Top game developers working on the PS3 have dismissed the recent claims from web news site, The Inquirer, as “entirely meaningless” and “misleading and uninformed” according to a report on GamesIndustry.biz. The claims of poor triangle performance by the Inquirer, while they may be technically true, are difficult to compare without knowing the types of tests that were run and the environment that they were run against. In the PC world, raw triangle count can only give the barest idea of performance, and according to the developers that GamesIndustry.biz talked to, “the PlayStation 2 had better tri performance than the Xbox, on paper” but “everyone knows that the Xbox was more powerful at running real games.”

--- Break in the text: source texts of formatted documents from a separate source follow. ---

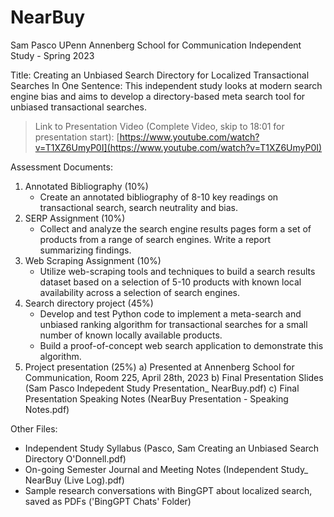# NearBuy
Sam Pasco UPenn Annenberg School for Communication Independent Study - Spring 2023 

Title: Creating an Unbiased Search Directory for Localized Transactional Searches
In One Sentence: This independent study looks at modern search engine bias and aims to develop a directory-based meta search tool for unbiased transactional searches. 

> Link to Presentation Video (Complete Video, skip to 18:01 for presentation start):
[https://www.youtube.com/watch?v=T1XZ6UmyP0I](https://www.youtube.com/watch?v=T1XZ6UmyP0I)

Assessment Documents:
1) Annotated Bibliography (10%) 
    * Create an annotated bibliography of 8-10 key readings on transactional search,  search neutrality and bias. 
2) SERP Assignment (10%) 
    * Collect and analyze the search engine results pages form a set of products from a range of search engines. Write a report summarizing findings. 
3) Web Scraping Assignment (10%) 
    * Utilize web-scraping tools and techniques to build a search results dataset based  on a selection of 5-10 products with known local availability across a selection of  search engines. 
4) Search directory project (45%) 
    * Develop and test Python code to implement a meta-search and unbiased ranking  algorithm for transactional searches for a small number of known locally  available products. 
    * Build a proof-of-concept web search application to demonstrate this algorithm.
5) Project presentation (25%)
  a) Presented at Annenberg School for Communication, Room 225, April 28th, 2023
  b) Final Presentation Slides (Sam Pasco Indepedent Study Presentation_ NearBuy.pdf)
  c) Final Presentation Speaking Notes (NearBuy Presentation - Speaking Notes.pdf)


Other Files:
* Independent Study Syllabus (Pasco, Sam Creating an Unbiased Search Directory O'Donnell.pdf)
* On-going Semester Journal and Meeting Notes (Independent Study_ NearBuy (Live Log).pdf)
* Sample research conversations with BingGPT about localized search, saved as PDFs ('BingGPT Chats' Folder)



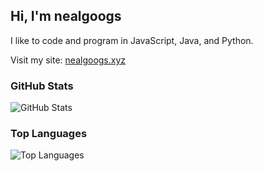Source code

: ## Hi, I'm nealgoogs
I like to code and program in JavaScript, Java, and Python.

Visit my site: [nealgoogs.xyz](https://nealgoogs.xyz)

### GitHub Stats
![GitHub Stats](https://github-readme-stats.vercel.app/api?username=nealgoogs&show_icons=true&theme=default)

### Top Languages
![Top Languages](https://github-readme-stats.vercel.app/api/top-langs/?username=nealgoogs&layout=compact&theme=default)
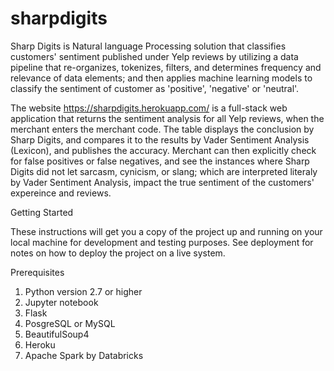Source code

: # sharpdigits

Sharp Digits is Natural language Processing solution that classifies customers' sentiment published under Yelp reviews by utilizing a data pipeline that re-organizes, tokenizes, filters, and determines frequency and relevance of data elements; and then applies machine learning models to classify the sentiment of customer as 'positive', 'negative' or 'neutral'.  

The website https://sharpdigits.herokuapp.com/ is a full-stack web application that returns the sentiment analysis for all Yelp reviews, when the merchant enters the merchant code.  The table displays the conclusion by Sharp Digits, and compares it to the results by Vader Sentiment Analysis (Lexicon), and publishes the accuracy.  Merchant can then explicitly check for false positives or false negatives, and see the instances where Sharp Digits did not let sarcasm, cynicism, or slang; which are interpreted literaly by Vader Sentiment Analysis, impact the true sentiment of the customers' expereince and reviews.

Getting Started

These instructions will get you a copy of the project up and running on your local machine for development and testing purposes. See deployment for notes on how to deploy the project on a live system.

Prerequisites

1. Python version 2.7 or higher
2. Jupyter notebook
3. Flask
4. PosgreSQL or MySQL
5. BeautifulSoup4
6. Heroku
7. Apache Spark by Databricks

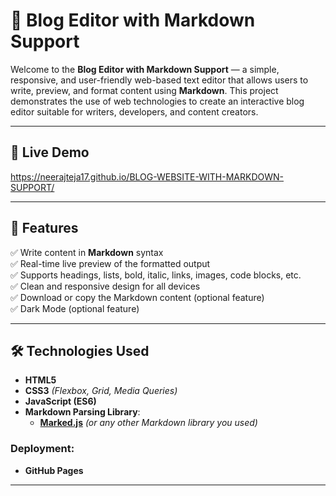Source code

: # 📝 Blog Editor with Markdown Support

Welcome to the **Blog Editor with Markdown Support** — a simple, responsive, and user-friendly web-based text editor that allows users to write, preview, and format content using **Markdown**. This project demonstrates the use of web technologies to create an interactive blog editor suitable for writers, developers, and content creators.

---

## 🚀 Live Demo
https://neerajteja17.github.io/BLOG-WEBSITE-WITH-MARKDOWN-SUPPORT/

---

## 📌 Features

✅ Write content in **Markdown** syntax  
✅ Real-time live preview of the formatted output  
✅ Supports headings, lists, bold, italic, links, images, code blocks, etc.  
✅ Clean and responsive design for all devices  
✅ Download or copy the Markdown content (optional feature)  
✅ Dark Mode (optional feature)

---

## 🛠 Technologies Used

- **HTML5**
- **CSS3** *(Flexbox, Grid, Media Queries)*
- **JavaScript (ES6)**
- **Markdown Parsing Library**:  
  - [**Marked.js**](https://github.com/markedjs/marked) *(or any other Markdown library you used)*

### Deployment:
- **GitHub Pages**

---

Tackling the issue of the 16Mb/sec “local memory” figure, again, the developers claimed that the specification was true, but without the true context of what was being talked about. According to the report, every “developer concurred that the slide in question was referring to local memory on the RSX,” meaning that the memory access path from the Cell processor to the local RSX memory is slow. One developer stated, “it’s a total non-issue. You never, ever need to access that memory from the Cell…” Mostly, developers have found that the PS3 “was a challenge to work on… but every new platform takes a while to get used to…early PS2 games…were a real nightmare.”
Unfortunately, the developers quoted did not want to be named, for fear of NDA violations, but the quotes certainly seem to make more sense than the claims that The Inquirer was making. Certainly, there haven’t been developers lining up to bash the Playstation 3, most have been public about the performance of the hardware have been on the positive side of things; probably the most damning statement from any developer has been that the PS3 and the Xbox 360 were roughly the same in performance.